Passage retenu
Égalité des genres. La disparité hommes-femmes sur le marché du travail handicape le développement en Afrique.

Parmi les Objectifs de développement durable (ODD) des Nations Unies devant être atteints à l’horizon 2030, figure en bonne place la cessation de toutes les formes de discrimination à l’égard des femmes. Il a été démontré à plusieurs reprises que l’autonomisation des femmes avait un effet multiplicateur et contribuait à stimuler la croissance et le développement économique dans tous les domaines. Cette question est au cœur de l’un des thèmes majeurs présentés au Forum Afrique Expansion.

Au Programme des Nations Unies pour le développement (PNUD) on indique que, même s’il y a relativement plus de femmes africaines présentes sur le marché de travail que dans d’autres régions du monde (près de 7 femmes sur 10 en Afrique subsaharienne sont intégrées à la population active contre 6 sur 10 en Amérique du Nord, 5 sur 10 en Europe, en Asie et dans le Pacifique) beaucoup d’entre elles exercent un travail informel, mal rémunéré et peu productif puisque 76 % de femmes occupant un emploi travaillent en dehors du secteur non agricole formel, contre 59 % en ce qui concerne les hommes. Pourtant, une proportion égale de femmes et d’hommes dans la population active, un accès équitable au travail rémunéré et le même niveau de productivité pourraient hausser le PIB de l’Afrique de 3 à 16 %, précisent les experts « onusiens ».

Entrées fournies
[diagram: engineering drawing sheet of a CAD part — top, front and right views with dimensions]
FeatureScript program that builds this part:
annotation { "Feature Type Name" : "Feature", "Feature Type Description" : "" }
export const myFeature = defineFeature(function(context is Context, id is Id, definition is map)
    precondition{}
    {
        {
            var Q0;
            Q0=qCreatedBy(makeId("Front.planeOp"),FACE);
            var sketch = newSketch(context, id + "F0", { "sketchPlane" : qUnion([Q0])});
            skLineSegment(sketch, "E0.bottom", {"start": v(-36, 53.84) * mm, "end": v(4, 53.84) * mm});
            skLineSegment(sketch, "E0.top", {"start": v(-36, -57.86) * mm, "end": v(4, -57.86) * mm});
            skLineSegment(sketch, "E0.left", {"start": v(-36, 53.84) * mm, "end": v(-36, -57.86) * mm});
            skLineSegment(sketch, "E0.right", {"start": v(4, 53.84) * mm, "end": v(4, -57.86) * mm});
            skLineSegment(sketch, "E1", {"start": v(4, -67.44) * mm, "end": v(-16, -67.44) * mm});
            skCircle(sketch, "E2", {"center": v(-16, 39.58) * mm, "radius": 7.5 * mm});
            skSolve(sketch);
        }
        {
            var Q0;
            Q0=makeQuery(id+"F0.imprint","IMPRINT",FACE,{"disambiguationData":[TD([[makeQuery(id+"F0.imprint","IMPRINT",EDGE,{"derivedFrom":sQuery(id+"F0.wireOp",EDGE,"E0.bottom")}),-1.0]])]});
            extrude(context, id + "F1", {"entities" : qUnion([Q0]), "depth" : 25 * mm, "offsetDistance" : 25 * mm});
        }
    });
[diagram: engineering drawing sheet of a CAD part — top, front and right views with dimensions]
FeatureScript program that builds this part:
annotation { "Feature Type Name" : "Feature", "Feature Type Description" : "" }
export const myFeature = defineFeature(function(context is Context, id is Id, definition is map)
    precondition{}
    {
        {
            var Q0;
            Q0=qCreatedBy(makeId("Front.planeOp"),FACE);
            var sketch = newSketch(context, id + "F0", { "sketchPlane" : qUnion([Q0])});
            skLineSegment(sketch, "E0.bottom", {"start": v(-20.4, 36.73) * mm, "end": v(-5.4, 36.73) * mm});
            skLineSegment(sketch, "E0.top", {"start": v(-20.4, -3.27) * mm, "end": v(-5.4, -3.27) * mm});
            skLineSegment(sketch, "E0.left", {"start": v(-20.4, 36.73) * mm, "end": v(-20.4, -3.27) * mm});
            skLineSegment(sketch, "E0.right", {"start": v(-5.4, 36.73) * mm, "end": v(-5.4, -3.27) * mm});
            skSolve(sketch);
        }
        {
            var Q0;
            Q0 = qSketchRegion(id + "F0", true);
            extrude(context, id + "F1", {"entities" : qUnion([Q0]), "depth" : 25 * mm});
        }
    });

Consigne de travail 1
Extrayez du texte sur l'égalité des genres en Afrique le passage allant de « Parmi les Objectifs » à « Forum Afrique Expansion. », ces deux bornes comprises, et recopiez-le sans aucune modification.
Consigne de travail 2
Rédigez la suite du texte sur l'égalité des genres en Afrique, en reprenant juste après sa dernière phrase.

Réponse finale 1
Parmi les Objectifs de développement durable (ODD) des Nations Unies devant être atteints à l’horizon 2030, figure en bonne place la cessation de toutes les formes de discrimination à l’égard des femmes. Il a été démontré à plusieurs reprises que l’autonomisation des femmes avait un effet multiplicateur et contribuait à stimuler la croissance et le développement économique dans tous les domaines. Cette question est au cœur de l’un des thèmes majeurs présentés au Forum Afrique Expansion.

Réponse finale 2
Dans le même ordre d’idée, une étude du cabinet McKinsey & Company publiée en 2019 et intitulée « Le pouvoir de la parité – Faire progresser l’égalité des femmes en Afrique », révèle que le continent pourrait ajouter 316 milliards $US à son PIB, soit une augmentation de 10 % d’ici à 2025 si chaque État parvenait à suivre la trace des meilleurs pays du continent à cet effet. Des mesures pratiques sont donc attendues pour un développement concret de l’entrepreneuriat féminin en Afrique.

À cet effet, Ottawa promeut notamment la Déclaration commune sur le commerce et le renforcement du pouvoir économique des femmes, adoptée en décembre 2017 par plus de 120 membres et observateurs de l’Organisation mondiale du commerce, visant à éliminer les obstacles au renforcement du pouvoir économique des femmes et à accroître leur participation au commerce international. Cette dynamique est au cœur de l’aide internationale du Canada et de ses politiques de promotion du commerce et de l’investissement.

L’Afrique est lourdement concernée par ce dossier car, on le voit, les chiffres demeurent insuffisants pour parler d’une véritable égalité des genres.